Clinton R. Dreisbach, Former Viget

Article Category: #Code

Posted on

When you run irb, the Ruby REPL, it loads the Ruby script at ~/.irbrc, if it exists. My .irbrc file has gotten kind of big lately, and the tricks it adds to my shell are great, so I thought I’d pull it apart and show you the magic inside.

Includes and setup

require 'pp' require 'rubygems' # wirble is amazing require 'wirble' Wirble.init Wirble.colorize IRB.conf[:AUTO_INDENT] = true 

This stuff is all pretty trivial, but incredibly useful. pp is a library that comes with Ruby that prints out nested hashes and arrays in a readable format with indentation. Requiring rubygems up front almost always saves you a line of code. It also lets you require the gem wirble, which gives you cross-session history, colored output, and auto-completion.

IRB.conf[:AUTO_INDENT] = true does exactly what it sounds like: when you write code that would normally have an indent after it, like the beginning of a block, irb indents the next line.

class Object # get all the methods for an object that aren't basic methods from Object def my_methods (methods - Object.instance_methods).sort end end 

When I need to look up methods on an object, I’m always bombarded with a mess of methods on Object. This just gets rid of them for me.

# from http://themomorohoax.com/2009/03/27/irb-tip-load-files-faster def ls %x{ls}.split("\n") end def cd(dir) Dir.chdir(dir) Dir.pwd end def pwd Dir.pwd end 

ls is copied from a person who has the same problem as me: always typing ls inside irb. This just makes that work. I figured as long as I was doing that, I might as well implement the shell commands cd and pwd.

# also from http://themomorohoax.com/2009/03/27/irb-tip-load-files-faster def rl(file_name = nil) if file_name.nil? if !@recent.nil? rl(@recent) else puts "No recent file to reload" end else file_name += '.rb' unless file_name =~ /\.rb/ @recent = file_name load "#{file_name}" end end 

This is some slick magic to help you reload Ruby code inside irb.
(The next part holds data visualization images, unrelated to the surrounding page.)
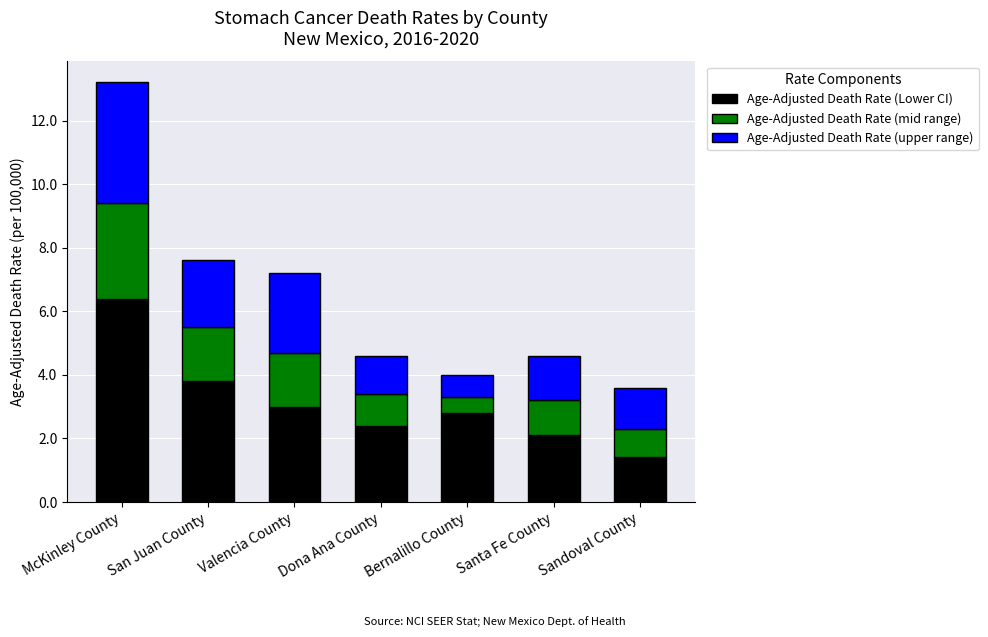

Is it true that Age-Adjusted Death Rate (Lower CI) equals 3.8 at San Juan County?

True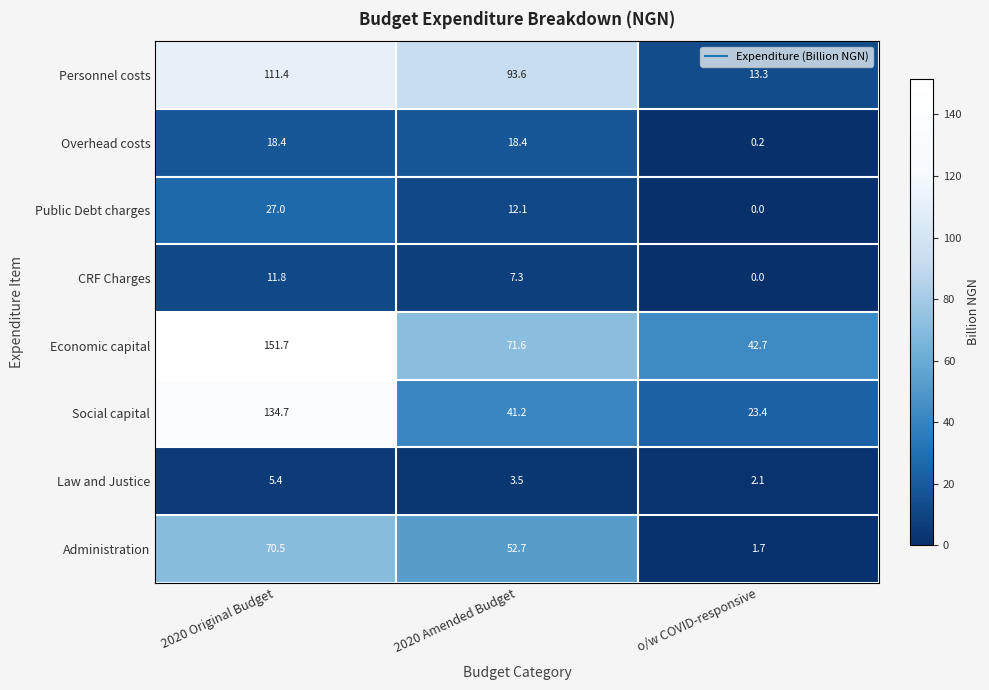

At how many categories does at least one series exceed 119?

1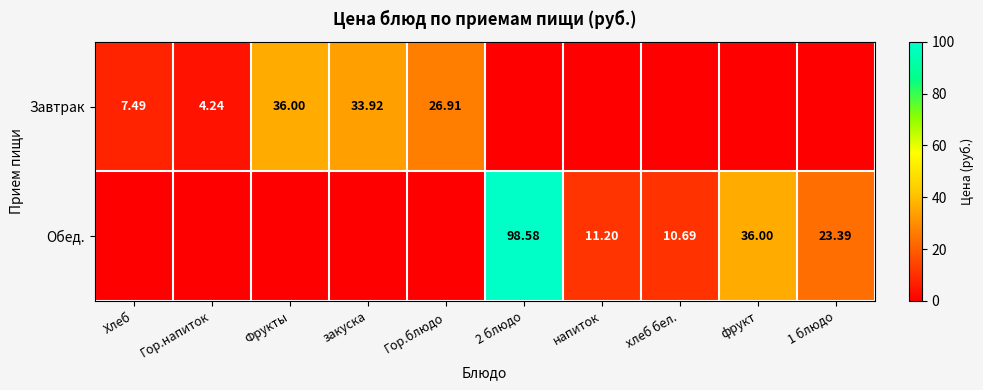

True or false: Обед. has a value of -42.2 at Гор.блюдо.

False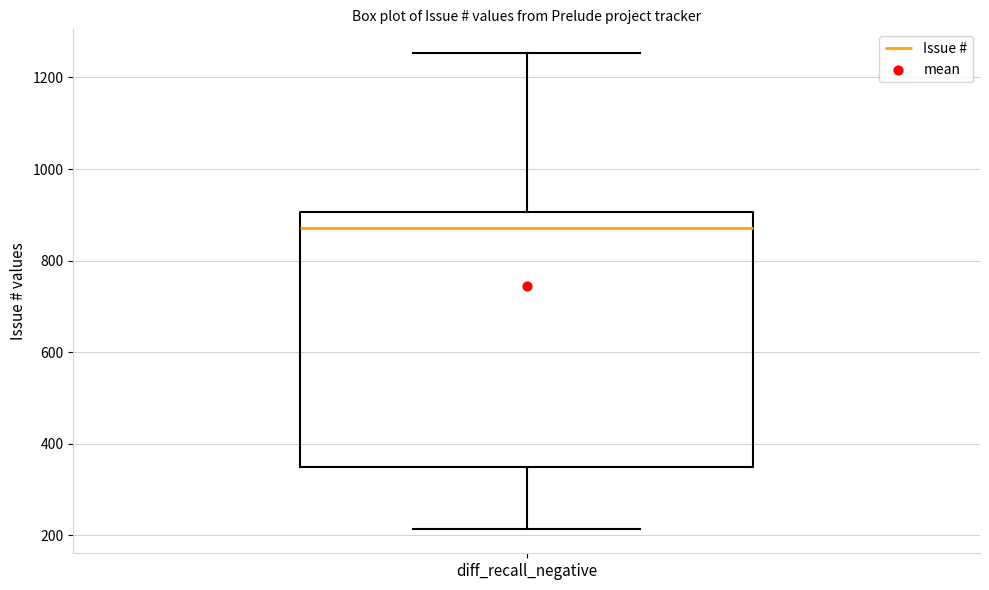

Where does the lower whisker of the box for diff_recall_negative end on the y-axis? The values are not printed on the chart, so give them approximately, as read against the axis.

220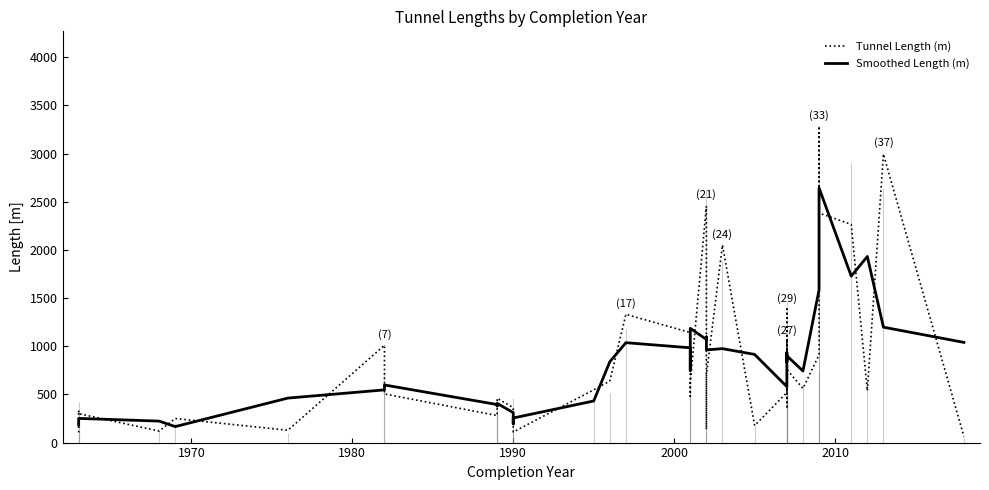

What is the difference between the maximum and second lowest values in the Tunnel Length (m) series?

3179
Normally, you can re-read a file with load "<filename>.rb", which works well, but is a lot to type over and over. rl lets you just type rl "<filename>", and once you’ve called it once, you can just type rl to reload the same file again.

alias p pp alias quit exit 

Finally, I dropped two aliases into .irbrc. pp is so great that I prefer to use it over p, and I have an inability to remember to type exit instead of quit, so I just fixed that.